Pub Date: Nov. 1st, 2009
ISBN: 978-1-4165-7061-5
Publisher: Scribner

Travel writer enjoys cuisine, tango and reawakened sensuality in an airbrushed Buenos Aires.

Manhattan foodie and socialite Francesca, a native Neapolitan, is not aging gracefully. Her adult children have left the nest, and her Italian recipes have displaced sexual desire in her marriage; for some time now the only nookie between Francesca and banker husband George has been gnocchi. She’s resigned herself to celibacy (she doesn’t take seriously George’s urging to have an affair) when salvation arrives in the form of a magazine assignment. She’s to do a spread on the tango culture in Buenos Aires with special emphasis on a recent phenomenon: wealthy Brits and Americans who buy Tuck and Tango vacation packages combining plastic surgery and post-operative dance rehab.

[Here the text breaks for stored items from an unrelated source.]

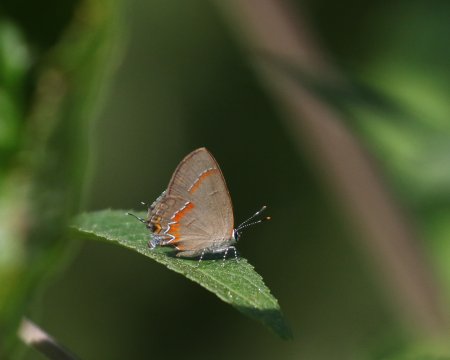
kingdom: Animalia
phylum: Arthropoda
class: Insecta
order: Lepidoptera
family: Lycaenidae
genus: Calycopis
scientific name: Calycopis cecrops
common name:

In Argentina, Francesca enrolls in tango classes, and the dance, a form of stylized intercourse, inflames her long-dormant libido. A target for her lust quickly surfaces in the shape of silver-haired Roberto, 40, a plastic surgeon and entrepreneur who has profited from the T&T trend. The novel tempers the lovers’ steamy grapplings with cool-down sections featuring Francesca’s other Argentinean friends: Ellie, an American singleton on her biennial tango (sans tuck) break; Sarah, a keen observer of Buenos Aires society scandals; Luis, an Adonis who’s risen from the barrio to international tango fame; and Analia, a danseuse who falls hopelessly in love with gay Luis during one of his capricious lapses into heterosexuality. From boudoir to ballroom, memoirist Chen (Rosemary and Bitter Oranges, 2003) displays a flair for sensory detail. However, her fictional characters transcend neither their formulaic roles (frigid epicurean spouse, sexy surgeon, etc.) nor the novel’s wish-fulfilling premise of an older woman emerging from invisibility to object of desire via a simple change of hemisphere. Promising complications—Francesca’s rival for both husband and lover is a billionairess in her 60s—are downplayed as minor blowback.

Like Francesca’s favorite dulce de leche, an indulgence for readers willing to binge on empty calories.